Local media play decisive role

Photo: Farooq Mangal

Despite the positive vibes, the elections, which is the third round of democratic exercise for the nascent democracy in Afghanistan, come against the backdrop of extensive insecurity as the Taliban has vowed to attack election facilities and election workers.

“The international media are not really represented in Afghanistan during the elections; it is too dangerous and therefore also very expensive to send correspondents to the warzone. Instead, they rely heavily on the local journalists,” says Susanna Inkinen, in charge of International Media Support’s Afghanistan programme.

Local journalists and media workers are very aware of the key role they play in covering the elections and work day and night to cover the process of electing representatives for the lower house of parliament.

Media outlets have dedicated a large amount of their airtime to monitor events related to the elections, introduce candidates and their agendas to the Afghan voters, and raise public awareness about the importance of participation.

Ahmad Lodeen, a Kandahar-based journalist, who works with the local newspaper Afghanistan Today, says:

“We have to cover elections very diligently because people trust media more than any other source. Now it is up to us to raise awareness of the public’s role and their responsibility to vote and convince them that it is not a fake process. It is us who can encourage them to get out and vote on the election day.”

Keeping the media safe

But covering elections in Afghanistan is neither easy nor safe. Media are directly targeted by terrorist organisations, with 2017 being the bloodiest year for Afghan media since monitoring began in 2010 with 20 murdered journalists. The prospects for 2018 are also grim with 14 journalists killed so far.

To support a more safe and professional working approach during the elections, the Afghan Journalists Safety Committee (AJSC), established in 2009, has acted on several levels.

Photo: Homayon Nazari

Prior to the election period, AJSC has been training journalists in safety, risk management and election reporting. In addition to a media alert service, where the Committee shares updates and alerts on security issues in various groups on different social media, the Committee has also set up a monitoring unit to observe and collect data on journalists’ safety and the government’s cooperation with the media in terms of e.g. providing information. The unit is ready to act immediately to keep journalists safe and promote access to information.

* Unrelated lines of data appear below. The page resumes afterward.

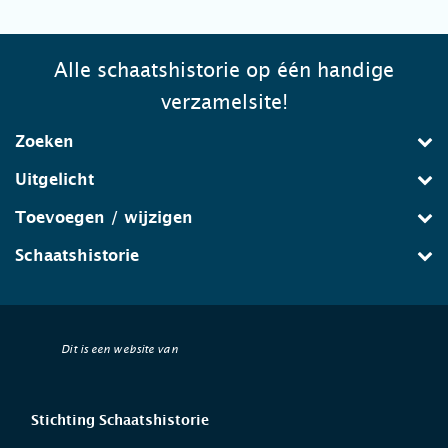
Alle schaatshistorie op één handige
verzamelsite!
Zoeken
Uitgelicht
Toevoegen / wijzigen
Schaatshistorie
Dit is een website van
Stichting Schaatshistorie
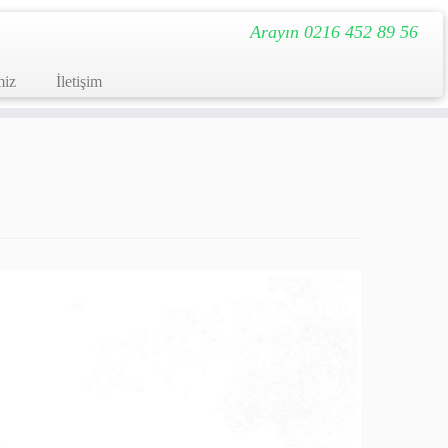
Arayın 0216 452 89 56
miz
İletişim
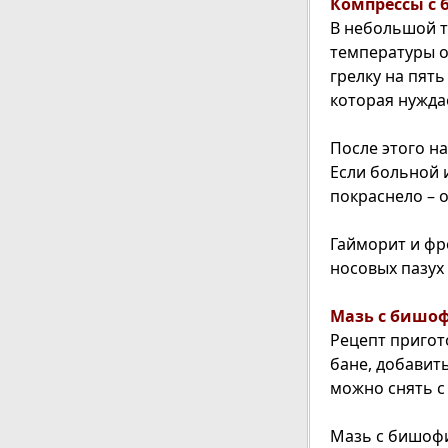
Компрессы с
В небольшой т
температуры о
грелку на пят
которая нужда
После этого н
Если больной 
покраснело – 
Гайморит и фр
носовых пазух
Мазь с бишо
Рецепт пригот
бане, добавит
можно снять с 
Мазь с бишофи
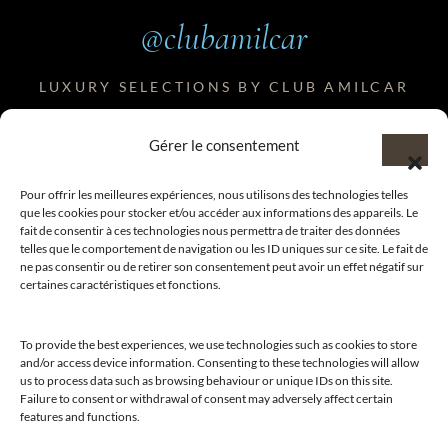
@clubamilcar
LUXURY SELECTIONS BY CLUB AMILCAR
Gérer le consentement
Pour offrir les meilleures expériences, nous utilisons des technologies telles
que les cookies pour stocker et/ou accéder aux informations des appareils. Le
fait de consentir à ces technologies nous permettra de traiter des données
telles que le comportement de navigation ou les ID uniques sur ce site. Le fait de
ne pas consentir ou de retirer son consentement peut avoir un effet négatif sur
certaines caractéristiques et fonctions.
To provide the best experiences, we use technologies such as cookies to store
and/or access device information. Consenting to these technologies will allow
us to process data such as browsing behaviour or unique IDs on this site.
Failure to consent or withdrawal of consent may adversely affect certain
features and functions.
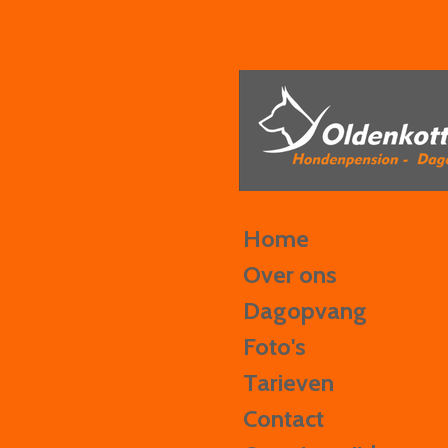
Ga
direct
naar
de
hoofdinhoud
Home
Over ons
Dagopvang
Foto's
Tarieven
Contact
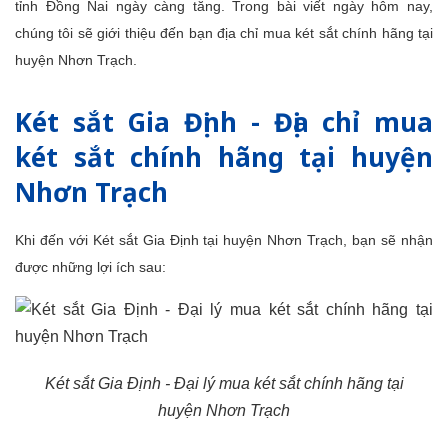
tỉnh Đồng Nai
ngày càng tăng. Trong bài viết ngày hôm nay,
chúng tôi sẽ giới thiệu đến bạn địa chỉ mua két sắt chính hãng tại
huyện Nhơn Trạch.
Két sắt Gia Định - Địa chỉ mua
két sắt chính hãng tại huyện
Nhơn Trạch
Khi đến với Két sắt Gia Định tại huyện Nhơn Trạch, bạn sẽ nhận
được những lợi ích sau:
Két sắt Gia Định - Đại lý mua két sắt chính hãng tại
huyện Nhơn Trạch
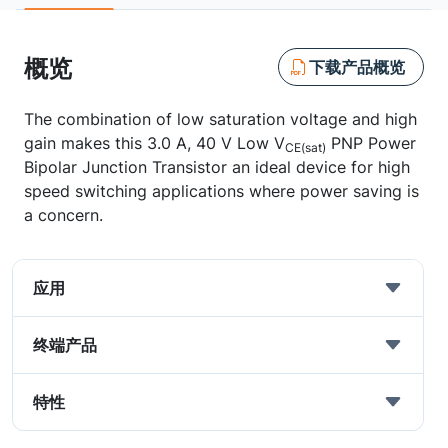
概览
下载产品概览
The combination of low saturation voltage and high
gain makes this 3.0 A, 40 V Low V
PNP Power
CE(sat)
Bipolar Junction Transistor an ideal device for high
speed switching applications where power saving is
a concern.
应用
终端产品
特性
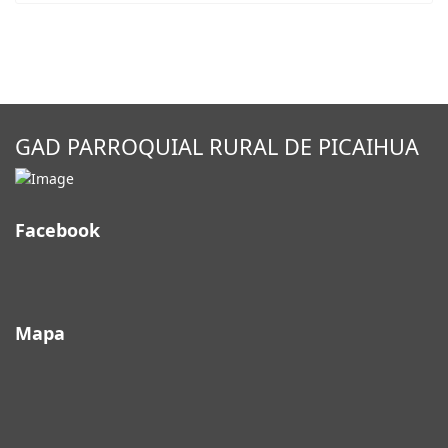
GAD PARROQUIAL RURAL DE PICAIHUA
Facebook
Mapa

“Media coverage is essential for the success of these elections, as it is the media that can promote transparency and inform the public of the manner in which the elections are conducted,” says Director of the AJSC, Najib Sharifi.

Additionally, the AJSC has provided some media outlets with body armour and helmets allowing for the reporters to be present at the polling stations, which are areas of severe threats from terrorist organisations.

“The passionate and brave coverage of elections by the journalists despite serious threats deserves applause,” says Sharifi. “Remembering all of the losses the media community has endured in the past couple of years, Afghan journalists have not shied away from proactively covering the process and at times traveling to very remote areas to inform the public,” he adds.

Afghan Journalists Safety Committee (AJSC)
The AJSC is a locally managed organisation established by International Media Support (IMS) to assist journalists in danger and support families of victimised journalists. The AJSC is the first of its kind established in Afghanistan with its inclusion of press unions, media representatives and civil society organisations. The committee is in charge of a 24-hour hotline, a safety support emergency fund and advocacy work on safety in all 34 provinces.
In connection with the Parliamentary elections, AJSC has furthermore conducted a nation-wide survey to determine the safety vulnerability of media outlets and identify the safety related needs of the media. The assessment has made an important contribution towards enhancing safety of the media and journalists during the Parliamentary elections and the Presidential elections, which is set to take place in April 2019.